Profissão: Duro

"Road House", ou na sua feliz tradução portuguesa, "Profissão: Duro", é um filme de "porrada" de 1989 sobre um porteiro de discoteca (Patrick Swayze) em Jasper, Missouri, que sozinho faz frente a um empresário corrupto que domina todos os negócios daquela terra através de chantagem, extorsão e violência. 

 Um cartaz honesto que nos diz logo ao que vamos.

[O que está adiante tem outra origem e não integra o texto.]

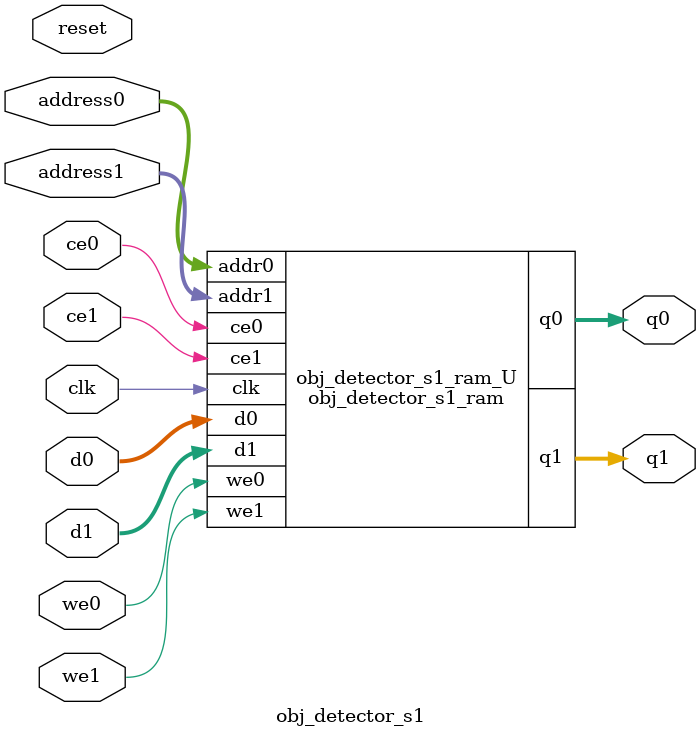
<source format=v>

`timescale 1 ns / 1 ps
module obj_detector_s1_ram (addr0, ce0, d0, we0, q0, addr1, ce1, d1, we1, q1,  clk);

parameter DWIDTH = 32;
parameter AWIDTH = 12;
parameter MEM_SIZE = 3456;

input[AWIDTH-1:0] addr0;
input ce0;
input[DWIDTH-1:0] d0;
input we0;
output reg[DWIDTH-1:0] q0;
input[AWIDTH-1:0] addr1;
input ce1;
input[DWIDTH-1:0] d1;
input we1;
output reg[DWIDTH-1:0] q1;
input clk;

(* ram_style = "block" *)reg [DWIDTH-1:0] ram[MEM_SIZE-1:0];




always @(posedge clk)  
begin 
    if (ce0) 
    begin
        if (we0) 
        begin 
            ram[addr0] <= d0; 
            q0 <= d0;
        end 
        else 
            q0 <= ram[addr0];
    end
end


always @(posedge clk)  
begin 
    if (ce1) 
    begin
        if (we1) 
        begin 
            ram[addr1] <= d1; 
            q1 <= d1;
        end 
        else 
            q1 <= ram[addr1];
    end
end


endmodule


`timescale 1 ns / 1 ps
module obj_detector_s1(
    reset,
    clk,
    address0,
    ce0,
    we0,
    d0,
    q0,
    address1,
    ce1,
    we1,
    d1,
    q1);

parameter DataWidth = 32'd32;
parameter AddressRange = 32'd3456;
parameter AddressWidth = 32'd12;
input reset;
input clk;
input[AddressWidth - 1:0] address0;
input ce0;
input we0;
input[DataWidth - 1:0] d0;
output[DataWidth - 1:0] q0;
input[AddressWidth - 1:0] address1;
input ce1;
input we1;
input[DataWidth - 1:0] d1;
output[DataWidth - 1:0] q1;



obj_detector_s1_ram obj_detector_s1_ram_U(
    .clk( clk ),
    .addr0( address0 ),
    .ce0( ce0 ),
    .d0( d0 ),
    .we0( we0 ),
    .q0( q0 ),
    .addr1( address1 ),
    .ce1( ce1 ),
    .d1( d1 ),
    .we1( we1 ),
    .q1( q1 ));

endmodule


</source>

Muita informação? Então vamos por partes. Comecemos pelo nome  "Profissão: Duro", uma fidelíssima descrição da personagem de Swayze, um herói solitário com um passado obscuro (ah, como eram bons os anos 80) cuja profissão se resume a isso mesmo: ser duro. Ser duro com os clientes do bar em que trabalha, ser duro com a sua entidade empregadora, ser duro com os seus amigos, ser mais do que duro com os seus inimigos, ser duro com a mulher que por ele se apaixona. Toda essa "dureza" se reflecte ao longo do filme: Swayze é agredido, esfaqueado, ameaçado e chantageado, mas mantém sempre a compostura.

Um confronto entre dois inimigos mortais ou o que podia ser só mais uma noite no Lux.

Como já perceberam, a história não é o mais importante neste filme. Aliás, até é, não pela história em si, mas sim pelo que esta revela dos padrões dos filmes deste género na década de 80. Em "Profissão: Duro" assistimos a rixas, artes marciais, striptease gratuito, uma sessão matinal de Tai Chi, música da boa (The Doors, Bob Dylan, Otis Redding), romance, capitalistas gananciosos que são castigados, estupidez humana, cenas de violência extrema temperadas com cenas de ingenuidade extrema e, acima de tudo, muita pancada daquela que nos faz rir. Esta é para mim a grande qualidade de "Profissão: Duro". Para além de ter envelhecido muito bem, a construção da narrativa é tão nonsense que é capaz de arrancar sorrisos a praticamente qualquer pessoa. 

 Os vilões do filme: um "homem de família" e um indíviduo que podia estar a vender haxixe no Rossio (embora todos saibamos que aquilo é só salsa).

Vivemos numa época de extremos em que o cinema se revela ou estupidificante ou completamente paternalista e pretensioso. Não temos grande opção entre os milhares de filmes de super-heróis que explodem à nossa frente (atenção, eu gosto destes filmes) e as longas metragens (sim, já fui ao Nimas, e depois?), na maior parte das vezes financiadas pelo dinheiro dos contribuintes, sem qualquer propósito aparente que não o da auto-gratificação e demonstração de virtuosismo técnico. Claro que estou a generalizar, mas a mensagem que quero passar é que a nossa ideia de entretenimento foi-se também alterando ao longo dos tempos. Deixámos de nos maravilhar com histórias para nos deleitarmos com efeitos especiais, paisagens ou o actor X. Para o bem ou para o mal, os filmes são mais caros e aborrecidos hoje porque o espectador parece procurar o fascínio da execução técnica, em detrimento de uma narrativa sólida e/ou cativante.  

Descendentes das grandes lutas de saloon, as rixas de bar foram infelizmente perdendo adesão até se tornarem nos deprimentes desacatos em discotecas.

A razão porque gosto de "Profissão: Duro" é porque "brinca" com isto tudo. Não é um filme particularmente bem interpretado, realizado ou com uma história por aí além, mas entretém, faz rir e provoca um misto de curiosidade e incredulidade no espectador. Vejam este filme num bar a beber cerveja, em casa numa tarde chuvosa de Domingo, com a namorada, os irmãos ou sozinhos. Mas ao verem-no percebam o que é que o cinema americano dessa época pretendia e conseguia despudoradamente provocar: o entretenimento do espectador. No final do dia, tudo se resume à razão que leva cada um de nós a ver filmes e o que neles procuramos. "Profissão: Duro" consegue, pelo menos, provocar-nos uma boa disposição daquelas parecidas a quando fazíamos algo muito estúpido só porque podíamos.